共同購入に代わるものとして「個配」を考えだしたのは中澤さんである。これは、商品を組合員宅の一軒一軒に個別配達するというシステム。中澤さんによれば、これを思いついたのは1988年で、90年から実施に移したという。中澤さんは言う。「当時のデータを見れば、班の構成人数・実利用人数も利用金額もどんどん縮小しているのは明らかだった。地域の共同性が解体しつつあり、地域の共同性を前提にした共同購入という事業は、間もなく終わる。これはデータから当然導き出される私の結論だったのである」(『これから生協はどうなる――私にとってのパルシステム――』)
これに対し、当時は「個配だけはやってはいけない」というのが生協陣営を支配していた常識で、「個配は共同購入を破壊するもの」との声が強かった。
しかし、この方式は組合員に歓迎され、首都圏コープ事業連合の供給高は年々二けた成長を遂げ、全国の生協から注目されるようになる。個配を始めたころの首都圏コープ事業連合は19生協・組合員3万7550人。それが、いまや1都9県の9つの地域生協が加盟し、傘下の組合員130万人、年総供給高1900億円という生協グループ(パルシステム生活協同組合連合会)に発展している。
他の生協も次々と個配に転換した。日本生協連も90年代末から、個配を購買事業の主要な業態と位置づけ、全国的な拡大を図るようになった。
日本生協連によれば、購買生協の組合員は現在、2324万人(2011年度推計)。

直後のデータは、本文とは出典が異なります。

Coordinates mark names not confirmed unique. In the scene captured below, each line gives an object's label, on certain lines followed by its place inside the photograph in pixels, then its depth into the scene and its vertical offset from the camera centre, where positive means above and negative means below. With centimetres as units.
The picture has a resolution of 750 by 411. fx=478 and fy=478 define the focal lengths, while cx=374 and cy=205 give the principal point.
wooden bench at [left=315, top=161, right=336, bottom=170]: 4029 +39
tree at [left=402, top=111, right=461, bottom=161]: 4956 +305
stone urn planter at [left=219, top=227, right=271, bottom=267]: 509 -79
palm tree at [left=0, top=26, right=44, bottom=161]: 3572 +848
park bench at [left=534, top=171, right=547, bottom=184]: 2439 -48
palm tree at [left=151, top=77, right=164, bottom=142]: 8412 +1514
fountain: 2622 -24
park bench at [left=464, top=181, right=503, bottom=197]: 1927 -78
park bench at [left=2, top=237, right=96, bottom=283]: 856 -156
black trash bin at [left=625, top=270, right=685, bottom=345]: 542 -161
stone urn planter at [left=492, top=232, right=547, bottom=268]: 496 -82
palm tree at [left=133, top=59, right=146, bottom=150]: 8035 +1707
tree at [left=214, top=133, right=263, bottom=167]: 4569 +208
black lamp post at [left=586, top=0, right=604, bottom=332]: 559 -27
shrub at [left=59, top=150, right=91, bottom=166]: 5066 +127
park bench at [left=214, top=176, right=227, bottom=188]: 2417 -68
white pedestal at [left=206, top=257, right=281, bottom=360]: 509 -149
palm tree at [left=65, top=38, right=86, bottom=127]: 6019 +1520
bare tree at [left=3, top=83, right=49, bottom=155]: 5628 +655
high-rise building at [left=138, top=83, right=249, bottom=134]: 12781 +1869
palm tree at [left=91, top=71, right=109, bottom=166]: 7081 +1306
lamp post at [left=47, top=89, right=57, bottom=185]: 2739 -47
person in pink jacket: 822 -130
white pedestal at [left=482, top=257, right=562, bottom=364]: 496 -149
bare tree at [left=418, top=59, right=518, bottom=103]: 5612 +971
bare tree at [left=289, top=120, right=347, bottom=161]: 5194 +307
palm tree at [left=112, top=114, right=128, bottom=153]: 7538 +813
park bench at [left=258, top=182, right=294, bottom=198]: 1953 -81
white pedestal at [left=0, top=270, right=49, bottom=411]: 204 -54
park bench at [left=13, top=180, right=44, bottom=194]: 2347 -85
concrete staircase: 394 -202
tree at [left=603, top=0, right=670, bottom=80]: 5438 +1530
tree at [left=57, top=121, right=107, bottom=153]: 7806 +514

日本最大の市民組織だ。地域住民が加入する地域生協(138生協)の供給高は2兆5909億円(2011年度推計)。内訳は宅配による供給が1兆6273億円(63%)店舗による供給が9142億円(35%)。宅配による供給のうち61%が個配である。
中澤さんが発案した個配はいまや全国の生協の主要な供給手段となったのだ。日本の市民の生活に対する中澤さんの貢献は極めて大きいと言える。
「遺言」の中には、生協の現状に対する痛烈な批判もある。その一つが、生協が大型化するにつれて経営一辺倒の「物を売る組織」に、要するに生協もスーパーと同じようになりつつあるのでは、という憂慮である。そのためだろう。『これから生協はどうなる――私にとってのパルシステム――』の中で、こう言っている。

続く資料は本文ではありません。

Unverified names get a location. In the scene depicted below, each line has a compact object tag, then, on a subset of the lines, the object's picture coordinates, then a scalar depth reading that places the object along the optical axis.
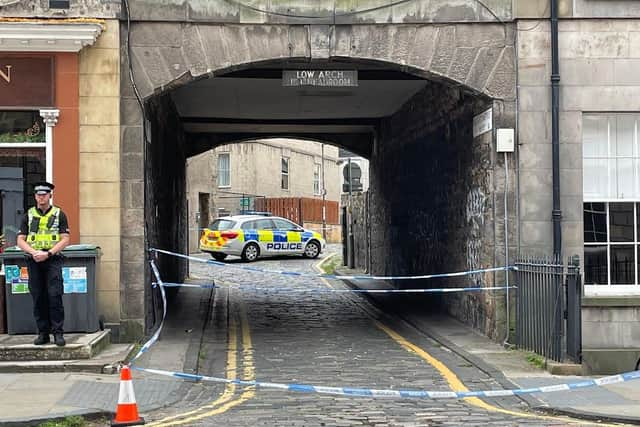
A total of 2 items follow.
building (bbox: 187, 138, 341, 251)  37.44
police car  28.22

「生協が流通業の主役になることは、今までも、そしてこれからも決してない。行政や民間企業が手を出せない領域に、自分たちの暮らしの生活者の課題を事業化して、自分たちの努力で理想を体現していくこと。生協の社会的意味はそこにこそある」
「資本主義社会の商品経済社会において、流通の主流は結局、量販店を主流とする流通大手企業である。基本的に資本主義社会の商品流通経済というのは、その時代を担う流通業が太陽である。しかし、太陽だけでは、夜は闇になる。太陽が当たるところには日陰が生まれる。自らは太陽ではなくても、太陽の明るい光を反射して、闇に薄明かりを届ける月のような存在。それこそが生協の事業でなければならない」。生協は「月」になれ、というわけである。
告別式の焼香台には、遺影とともに『これから生協はどうなる――私にとってのパルシステム――』と、もう一つの著作『おいしい「日本」を食べる』(KKベストセラーズ刊)が置かれていた。